Health issues can have a considerable effect on children and childhood. Long-term illness and disability significantly impact on childhood and child development, including limiting access to resources, education, and the appropriate level of care. Furthermore, the health and well-being of community members, including close relatives, can also considerably impact children. Indeed, children are increasingly adopting roles conventionally assigned to adults, such as acting as carers for parents and siblings, which is increasing levels of stress at a time when children are most vulnerable. Furthermore, mental health issues are being reported at increasing levels amongst children and young people. Research in this area is vital, so as to better understand the causes, effects, and impact of this growing mental health crisis.
The last few decades have been marked by rapid technological development and change, the pace of which has increased substantially each year. These periods of rapid technological change have considerably impacted children and childhood. For example, unequal access to technology can increase levels of social inequality or restrict access to education and educational initiatives, as well as exacerbate generational gaps. Furthermore, the increasing use of social media amongst young people has been shown to have a direct physical and mental health effects on children, including a significant increase in body satisfaction issues, and the development of obsessive/addictive exercise or eating behaviours. However, technology can also benefit children and child development, through offering new avenues for learning, health promotion and prevention, socialisation and allowing particularly vulnerable children to address feelings of isolation amongst their peers in their local community. Incorporating technologies in future research is essential, due to its growing role in the everyday life of children and the wider world as a whole, as well as the very real and powerful impacts technology can have on young people’s learning, behaviours and development.
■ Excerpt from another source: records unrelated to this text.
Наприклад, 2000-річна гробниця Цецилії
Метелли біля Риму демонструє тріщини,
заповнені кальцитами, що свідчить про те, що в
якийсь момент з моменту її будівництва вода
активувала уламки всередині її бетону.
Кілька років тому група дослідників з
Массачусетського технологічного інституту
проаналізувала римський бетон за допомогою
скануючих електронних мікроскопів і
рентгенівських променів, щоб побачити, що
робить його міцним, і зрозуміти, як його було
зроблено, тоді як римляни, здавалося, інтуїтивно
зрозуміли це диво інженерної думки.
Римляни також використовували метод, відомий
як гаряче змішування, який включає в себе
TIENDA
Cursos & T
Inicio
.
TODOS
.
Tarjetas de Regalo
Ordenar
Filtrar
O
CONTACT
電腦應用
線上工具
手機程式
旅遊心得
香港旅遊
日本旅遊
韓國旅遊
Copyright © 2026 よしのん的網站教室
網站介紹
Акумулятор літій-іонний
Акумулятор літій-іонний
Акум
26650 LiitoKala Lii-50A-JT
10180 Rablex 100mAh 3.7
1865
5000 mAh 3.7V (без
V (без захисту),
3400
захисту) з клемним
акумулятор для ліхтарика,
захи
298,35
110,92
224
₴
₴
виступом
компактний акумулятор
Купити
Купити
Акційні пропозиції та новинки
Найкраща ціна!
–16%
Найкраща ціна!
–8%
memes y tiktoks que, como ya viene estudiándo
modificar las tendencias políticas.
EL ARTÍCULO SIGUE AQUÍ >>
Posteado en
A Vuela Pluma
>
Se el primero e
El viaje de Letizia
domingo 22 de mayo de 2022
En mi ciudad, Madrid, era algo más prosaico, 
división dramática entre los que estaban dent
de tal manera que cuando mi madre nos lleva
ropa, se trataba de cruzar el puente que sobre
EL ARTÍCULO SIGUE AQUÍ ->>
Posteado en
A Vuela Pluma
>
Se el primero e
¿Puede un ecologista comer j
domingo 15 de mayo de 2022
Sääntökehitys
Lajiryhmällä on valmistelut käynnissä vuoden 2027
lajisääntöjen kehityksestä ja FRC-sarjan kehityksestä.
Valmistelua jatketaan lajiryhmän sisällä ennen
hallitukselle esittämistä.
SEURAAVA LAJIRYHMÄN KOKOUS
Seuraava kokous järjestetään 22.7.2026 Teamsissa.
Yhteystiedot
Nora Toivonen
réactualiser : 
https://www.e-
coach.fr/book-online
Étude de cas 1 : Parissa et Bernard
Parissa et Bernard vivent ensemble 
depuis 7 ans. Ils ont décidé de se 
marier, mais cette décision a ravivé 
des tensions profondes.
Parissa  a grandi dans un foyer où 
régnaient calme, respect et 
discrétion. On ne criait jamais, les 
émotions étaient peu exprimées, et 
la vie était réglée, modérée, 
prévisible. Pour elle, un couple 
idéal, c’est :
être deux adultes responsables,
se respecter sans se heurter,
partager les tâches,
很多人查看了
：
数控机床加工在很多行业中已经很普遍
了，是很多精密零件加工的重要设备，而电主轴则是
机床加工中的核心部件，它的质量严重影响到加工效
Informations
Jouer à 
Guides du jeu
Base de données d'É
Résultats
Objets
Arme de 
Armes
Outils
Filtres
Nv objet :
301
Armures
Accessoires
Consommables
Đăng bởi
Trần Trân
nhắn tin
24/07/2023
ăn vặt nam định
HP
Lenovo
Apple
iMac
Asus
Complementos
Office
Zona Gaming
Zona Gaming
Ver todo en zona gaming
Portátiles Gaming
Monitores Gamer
There is a growing need to empower children, both through education and through directly involving children in policymaking. Policymakers are creating strategies to combat key issues, such as environmental change, unequal access to education, and the effect of technological development on child development and well-being. As these issues directly affect children and their future, it is vital that policymakers introduce children’s perspective and have their direct input in the research of the future. Furthermore, empowering children can be beneficial, through improving a child’s confidence in decision-making and helping to bridge the generational gap. The conventional method of empowering children is through education. However, it is also important to reach children who are not in education, as these groups are the most vulnerable, and are more likely to be directly affected by the issues being addressed by policymakers today.
Equality, risk and violence
Disparities in equality can have a considerable impact on children and childhood. Social inequality presents in multiple forms, such as economic equality caused by class systems, inequality caused by discriminatory practices on racial grounds, and inequality caused by discrimination based on sex or gender differences. Children are particularly vulnerable to issues caused by a lack of equality, including inconsistent access to education, gender-related violence, the detrimental effects of living in poverty or in overcrowded spaces, as well as an unequal access to basic necessities, such as accommodation and adequate food and water. However, conventionally privileged groups, such as white middle-class males in the UK, have also been shown to be on average academically low-achievers. The question of equality and its role in childhood and child development is therefore a complex one, and one which requires considerable research.